If $\{a_n\}$ is a sequence of real numbers, prove that $\limsup_{n \to \infty}{a_n} = \lim_{N \to \infty} \sup{\{a_n: n \ge N\}}$.
Please, verify this proof:
Suppose $\alpha = \limsup_{n \to \infty}{a_n} $. It means that $\alpha = \sup{\mathcal{L}(\{a_n\})}$, where ${\mathcal{L}(\{a_n\})}$ is a set of subsequential limits of $a_n$.
Let A = ${\mathcal{L}(\{a_n\})}$. Let $B = {\mathcal{L}(\{a_n: n \ge N\})}$.
$\gamma = \lim{a_{n_k}}$ means: $\forall \epsilon > 0$ $ \exists N \in \mathbb{N}$, s. t. if $n_k \ge M$, then $|a_{n_k} - \gamma| < \epsilon$.
Consider $\{a_{n_k}: n_k > L\}$. It is clear that, by the definition of a limit, if $\gamma = \lim{a_{n_k}}$, then $\gamma = \lim\{{a_{n_k}}: n_k > L\}$.

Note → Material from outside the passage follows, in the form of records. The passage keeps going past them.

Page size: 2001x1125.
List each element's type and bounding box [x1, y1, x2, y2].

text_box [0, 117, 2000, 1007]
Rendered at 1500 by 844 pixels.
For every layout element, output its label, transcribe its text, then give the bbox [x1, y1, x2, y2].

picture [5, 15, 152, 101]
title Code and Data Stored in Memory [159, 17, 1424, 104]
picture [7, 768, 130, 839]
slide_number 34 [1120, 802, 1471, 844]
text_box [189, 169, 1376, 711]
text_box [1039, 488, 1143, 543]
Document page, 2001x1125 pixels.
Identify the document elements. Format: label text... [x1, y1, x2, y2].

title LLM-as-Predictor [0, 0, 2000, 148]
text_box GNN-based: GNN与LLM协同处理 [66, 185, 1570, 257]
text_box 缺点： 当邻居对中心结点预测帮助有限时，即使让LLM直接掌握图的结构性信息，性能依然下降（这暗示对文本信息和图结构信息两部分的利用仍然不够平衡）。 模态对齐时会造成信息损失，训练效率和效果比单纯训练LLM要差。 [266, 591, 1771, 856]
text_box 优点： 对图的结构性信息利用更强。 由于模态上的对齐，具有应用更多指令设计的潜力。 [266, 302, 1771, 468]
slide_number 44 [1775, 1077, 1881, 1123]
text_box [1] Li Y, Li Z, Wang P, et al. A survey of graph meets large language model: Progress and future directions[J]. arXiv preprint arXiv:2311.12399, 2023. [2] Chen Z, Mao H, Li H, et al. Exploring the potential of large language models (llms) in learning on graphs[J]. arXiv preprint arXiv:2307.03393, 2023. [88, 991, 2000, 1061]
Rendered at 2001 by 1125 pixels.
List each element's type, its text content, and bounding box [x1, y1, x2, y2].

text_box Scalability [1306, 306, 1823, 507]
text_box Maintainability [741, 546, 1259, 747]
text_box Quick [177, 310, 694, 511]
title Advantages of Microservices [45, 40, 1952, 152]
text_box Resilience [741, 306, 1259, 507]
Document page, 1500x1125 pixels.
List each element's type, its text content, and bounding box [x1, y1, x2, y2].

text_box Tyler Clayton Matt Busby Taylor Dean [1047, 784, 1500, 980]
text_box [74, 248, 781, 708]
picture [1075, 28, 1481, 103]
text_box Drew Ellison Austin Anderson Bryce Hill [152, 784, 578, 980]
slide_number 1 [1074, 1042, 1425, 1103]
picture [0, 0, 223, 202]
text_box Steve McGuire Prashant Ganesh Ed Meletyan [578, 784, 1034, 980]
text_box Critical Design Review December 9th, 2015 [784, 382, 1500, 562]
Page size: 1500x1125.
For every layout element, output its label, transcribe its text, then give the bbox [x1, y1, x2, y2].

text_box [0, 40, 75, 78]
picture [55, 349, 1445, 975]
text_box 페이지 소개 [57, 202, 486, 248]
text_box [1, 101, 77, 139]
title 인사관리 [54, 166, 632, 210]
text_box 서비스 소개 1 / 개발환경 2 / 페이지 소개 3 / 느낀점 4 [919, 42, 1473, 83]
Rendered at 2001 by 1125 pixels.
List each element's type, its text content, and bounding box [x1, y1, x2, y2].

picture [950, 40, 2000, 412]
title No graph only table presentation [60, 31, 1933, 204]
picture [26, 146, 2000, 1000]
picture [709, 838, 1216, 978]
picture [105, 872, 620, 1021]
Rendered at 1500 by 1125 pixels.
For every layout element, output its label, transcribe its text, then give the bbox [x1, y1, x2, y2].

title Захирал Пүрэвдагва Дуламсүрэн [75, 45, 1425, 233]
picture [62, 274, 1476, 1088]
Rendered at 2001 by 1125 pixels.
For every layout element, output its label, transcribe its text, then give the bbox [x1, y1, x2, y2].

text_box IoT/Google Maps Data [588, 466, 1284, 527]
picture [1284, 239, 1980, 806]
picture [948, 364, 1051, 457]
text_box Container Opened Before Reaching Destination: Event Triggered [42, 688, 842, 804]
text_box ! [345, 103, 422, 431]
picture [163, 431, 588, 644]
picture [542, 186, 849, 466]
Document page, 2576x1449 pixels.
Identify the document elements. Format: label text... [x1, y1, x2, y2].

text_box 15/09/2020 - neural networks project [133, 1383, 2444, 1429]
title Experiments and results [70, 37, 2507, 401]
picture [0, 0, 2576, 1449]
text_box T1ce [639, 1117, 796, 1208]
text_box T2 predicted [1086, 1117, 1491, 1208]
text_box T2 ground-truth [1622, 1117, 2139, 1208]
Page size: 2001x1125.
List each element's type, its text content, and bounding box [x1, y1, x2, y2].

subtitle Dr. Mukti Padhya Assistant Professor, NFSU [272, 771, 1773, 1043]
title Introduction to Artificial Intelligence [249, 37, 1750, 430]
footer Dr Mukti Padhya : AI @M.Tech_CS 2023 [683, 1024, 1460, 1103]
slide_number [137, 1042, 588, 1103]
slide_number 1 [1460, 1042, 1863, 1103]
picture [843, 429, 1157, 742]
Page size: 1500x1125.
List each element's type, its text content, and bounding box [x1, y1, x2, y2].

Thus we proved that $A \subset B$. Similarly, using the definition of the limit, we prove that $B \subset A$. Therefore $A = B$ and ${\mathcal{L}(\{a_n\})} = {\mathcal{L}(\{a_n: n \ge N\})}$. It follows that $\sup\{{\mathcal{L}(\{a_n\})}\} = \sup{\{\mathcal{L}(\{a_n: n \ge N\})\}}$.
By the definition of limsup the last equation is equivalent to $\limsup\limits_{n \to \infty}{a_n} = \limsup\limits_{N \to \infty}{\{a_n: n \ge N\}}$, as desired.